“I am thinking of moving to the city and giving up farming because we can no longer rely on it as a source of income to support our families,” sadly says Salim Qassim, a farmer from Tal Afar, as they are turning their backs on fertile soil due to lack of government support and climate change.
The farmer's protests and concerns coincide with the threat of declining agricultural production, especially wheat and barley due to the poor rainfall recently and drought.
"Many farmers and residents of villages around Tal Afar have migrated to the cities. If the government does not hurry to support farmers and provide them with the necessities to fight drought, the villages will become deserts and life will disappear," Qassim told KirkukNow.
The people of Tal Afar district, which has a population of more than 524,000, according to the Ministry of Planning for 2019, were severely hurt by crimes committed by ISIS fighters against different religious and ethnic communities.
The center of Tal Afar, located 69 km northwest of Mosul in Ninewa province, has an estimated population of about 220,000, all of whom are Turkmens, while Arabs and Kurds live in districts and villages.
On June 16, 2014, ISIS fighters attacked Tal Afar and local tribes alongside security forces were able to stand in the face of the atrocious attack for 10 days yet lost contact with the army.

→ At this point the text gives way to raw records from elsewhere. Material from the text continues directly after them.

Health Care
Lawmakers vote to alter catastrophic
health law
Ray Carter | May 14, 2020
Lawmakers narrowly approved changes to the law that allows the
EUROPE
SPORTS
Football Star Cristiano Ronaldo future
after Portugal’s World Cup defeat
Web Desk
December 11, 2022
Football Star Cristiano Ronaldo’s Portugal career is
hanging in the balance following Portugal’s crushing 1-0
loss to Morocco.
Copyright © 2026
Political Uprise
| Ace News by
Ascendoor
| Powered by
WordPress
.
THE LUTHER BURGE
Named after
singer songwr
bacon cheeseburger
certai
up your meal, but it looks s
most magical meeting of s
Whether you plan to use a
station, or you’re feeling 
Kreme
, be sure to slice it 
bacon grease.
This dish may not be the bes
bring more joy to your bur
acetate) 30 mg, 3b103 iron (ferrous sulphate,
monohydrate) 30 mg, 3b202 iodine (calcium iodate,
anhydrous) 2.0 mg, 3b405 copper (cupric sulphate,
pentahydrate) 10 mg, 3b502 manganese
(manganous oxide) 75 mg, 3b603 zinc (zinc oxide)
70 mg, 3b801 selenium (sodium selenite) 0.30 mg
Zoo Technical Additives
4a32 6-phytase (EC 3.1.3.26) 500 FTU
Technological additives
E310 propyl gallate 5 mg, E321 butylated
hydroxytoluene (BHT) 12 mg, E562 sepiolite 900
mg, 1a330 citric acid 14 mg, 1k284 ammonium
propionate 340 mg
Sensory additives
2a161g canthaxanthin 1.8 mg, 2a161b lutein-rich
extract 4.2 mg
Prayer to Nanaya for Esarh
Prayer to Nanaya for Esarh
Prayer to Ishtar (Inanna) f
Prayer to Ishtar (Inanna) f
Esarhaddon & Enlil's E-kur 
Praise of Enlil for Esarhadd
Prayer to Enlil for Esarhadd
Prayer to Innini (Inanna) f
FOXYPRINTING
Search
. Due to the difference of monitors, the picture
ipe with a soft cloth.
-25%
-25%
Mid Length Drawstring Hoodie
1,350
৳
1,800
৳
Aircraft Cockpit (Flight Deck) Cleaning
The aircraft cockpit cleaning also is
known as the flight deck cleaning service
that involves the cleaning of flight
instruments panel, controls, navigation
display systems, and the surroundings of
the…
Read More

Simultaneously, ISIS had advanced into several other provinces, including Kirkuk, Salahaddin, Diyala and Anbar.
According to local activists and civil society organizations in Tal Afar, out of 1,300 people kidnapped during the rule of ISIS, including hundreds of women and children, only 48 people have been released, including 23 women and 25 men.
The district was controlled by the Iraqi government in August 2017. About 60% of its people have returned to their homes, mostly Shiite Turkmens, while the rest are still displaced, residing in southern and central Iraqi provinces, especially in Najaf, Karbala and Babylon, in addition to the Kurdistan Region of Iraq KRI and Kirkuk. Some have also migrated abroad, including Turkey.

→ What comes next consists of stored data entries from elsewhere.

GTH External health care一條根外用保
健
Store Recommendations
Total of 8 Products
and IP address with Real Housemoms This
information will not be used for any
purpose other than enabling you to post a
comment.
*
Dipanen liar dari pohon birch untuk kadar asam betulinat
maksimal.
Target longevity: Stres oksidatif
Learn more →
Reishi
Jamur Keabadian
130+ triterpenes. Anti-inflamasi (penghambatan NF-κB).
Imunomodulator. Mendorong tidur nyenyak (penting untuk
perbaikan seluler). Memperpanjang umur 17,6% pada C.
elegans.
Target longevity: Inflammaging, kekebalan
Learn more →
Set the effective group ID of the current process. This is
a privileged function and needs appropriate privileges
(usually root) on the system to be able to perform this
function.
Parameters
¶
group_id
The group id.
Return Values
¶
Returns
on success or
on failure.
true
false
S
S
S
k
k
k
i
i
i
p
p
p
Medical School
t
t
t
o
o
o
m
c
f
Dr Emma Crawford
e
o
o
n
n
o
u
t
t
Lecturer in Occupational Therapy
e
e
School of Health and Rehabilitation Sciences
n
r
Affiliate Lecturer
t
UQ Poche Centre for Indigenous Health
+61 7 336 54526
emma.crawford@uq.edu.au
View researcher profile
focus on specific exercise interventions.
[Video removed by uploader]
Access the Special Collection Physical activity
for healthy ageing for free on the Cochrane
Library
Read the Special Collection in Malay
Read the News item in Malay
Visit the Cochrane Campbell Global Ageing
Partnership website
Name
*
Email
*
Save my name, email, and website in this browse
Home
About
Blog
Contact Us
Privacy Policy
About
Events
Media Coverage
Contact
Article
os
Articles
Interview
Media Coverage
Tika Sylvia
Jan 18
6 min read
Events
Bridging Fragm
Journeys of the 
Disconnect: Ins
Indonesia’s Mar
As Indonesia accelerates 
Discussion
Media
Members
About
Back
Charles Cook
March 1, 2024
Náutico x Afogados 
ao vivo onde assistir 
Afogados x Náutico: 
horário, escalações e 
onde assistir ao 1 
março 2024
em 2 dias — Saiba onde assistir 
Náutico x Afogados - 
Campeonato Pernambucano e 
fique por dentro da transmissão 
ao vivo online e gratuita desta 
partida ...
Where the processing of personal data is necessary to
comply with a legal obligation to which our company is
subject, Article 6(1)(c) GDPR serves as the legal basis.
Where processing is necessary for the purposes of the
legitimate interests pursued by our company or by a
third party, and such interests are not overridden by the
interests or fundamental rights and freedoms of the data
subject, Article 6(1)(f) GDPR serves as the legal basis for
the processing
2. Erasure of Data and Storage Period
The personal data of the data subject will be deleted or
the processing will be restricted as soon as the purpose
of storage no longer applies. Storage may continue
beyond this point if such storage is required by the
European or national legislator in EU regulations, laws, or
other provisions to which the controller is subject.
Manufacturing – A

Farmers are turning to other jobs due to the damage caused by the ISIS war, dust, fires and lack of government planning
Waad Abid, another farmer in the district, said they need irrigation, dam construction and continuous support, which he believes has not been done.
“Even after delivering crops, we are not paid so farmers are abandoning their farms.”

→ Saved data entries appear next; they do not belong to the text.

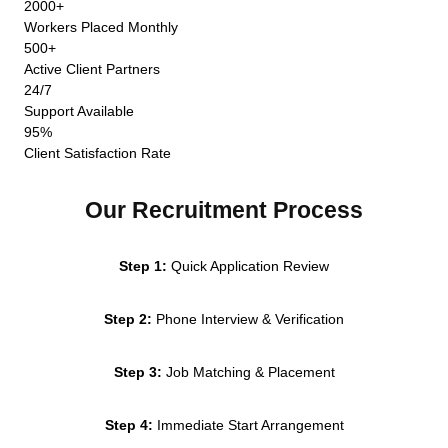
2000+
Workers Placed Monthly
500+
Active Client Partners
24/7
Support Available
95%
Client Satisfaction Rate
Our Recruitment Process
Step 1:
Quick Application Review
Step 2:
Phone Interview & Verification
Step 3:
Job Matching & Placement
Step 4:
Immediate Start Arrangement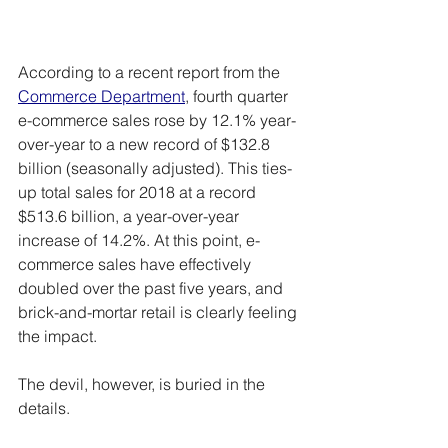
According to a recent report from the 
Commerce Department
, fourth quarter 
e-commerce sales rose by 12.1% year-
over-year to a new record of $132.8 
billion (seasonally adjusted). This ties-
up total sales for 2018 at a record 
$513.6 billion, a year-over-year 
increase of 14.2%. At this point, e-
commerce sales have effectively 
doubled over the past five years, and 
brick-and-mortar retail is clearly feeling 
the impact.
The devil, however, is buried in the 
details.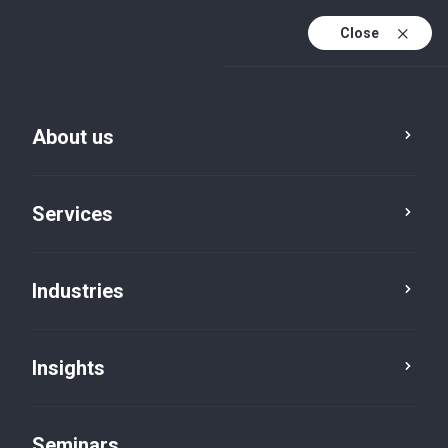
Close
En
Fr
About us
En (active)
De
Services
Industries
Insights
News
Seminars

He also explained to KirkukNow that farmers are turning to other jobs due to the damage caused by the ISIS war, war remnants in agricultural fields, dust, fires and drought, while the government has no plan to address these problems and revive the agricultural sector.
“This will have a negative impact on agriculture, livestock and the country's economy as a whole,” Abid said.
Several waves of dust have hit Iraqi provinces in recent months, causing farmers to fear destroying all or most of their crops.
Ali Mohammed Salih, an agricultural engineer, believes drought, lack of rainfall and advanced irrigation systems for agricultural products, especially wheat and barley, have had a major impact on the decline in agricultural production in Tal Afar.
"It's a huge economic resource that is no less important than oil.”
The seven state silos in Ninewa, Iraq's largest wheat-producing province, have opened its doors to receive wheat from farmers at 850,000 Iraqi dinars IQD (USD575) per ton since late May, according to the Ministry of Commerce.
"Of course, the level of agricultural production in Tal Afar and its villages has decreased significantly, especially in wheat and barley production in the last two seasons," a source in charge of the silo told KirkukNow on condition of anonymity.
According to the source, the lands that rely on rainwater have not been harvested and only the lands that rely on irrigation were productive.
"Lack of rainfall and negligence in providing advanced irrigation systems are the two main reasons for the decline in production.”
The source said this year's production rate is not comparable to previous years, and warned of delays in the completion of the Jazira irrigation project, which provides water for large agricultural projects.
Leaving a farm where you have spent six decades is not easy
The farms of Tal Afar in western Ninewa province are famous in the province, covering an area of at least 500 acres and are watered by the Subashi spring, which is the source of water for the farms.
The farms provide livelihoods for thousands of families and export their products to the district and the entire province, but are currently not given much attention, after being destroyed during the war against the Islamic State of Iraq and the Levant (ISIL) from 2014 to 2017.
In several other parts of Iraq, wheat and barley production has declined compared to previous years.
Earlier, Rabie Yousef Elias, director of agriculture in Ninewa, told Kirkuk Now in February that the Ministry of Agriculture pays special attention to Ninewa, as 60% of Iraq's wheat and barley is produced in the province.
Wheat production in 2021 was 4.2 million tons, down 32% from 6.2 tons in 2020, according to the statistics agency of the Ministry of Planning.
“Leaving a farm where you have spent six decades is not easy. The land is like a mother and separating from it is like death, but staying in its arms is like wrestling with death,” Qassim, believes.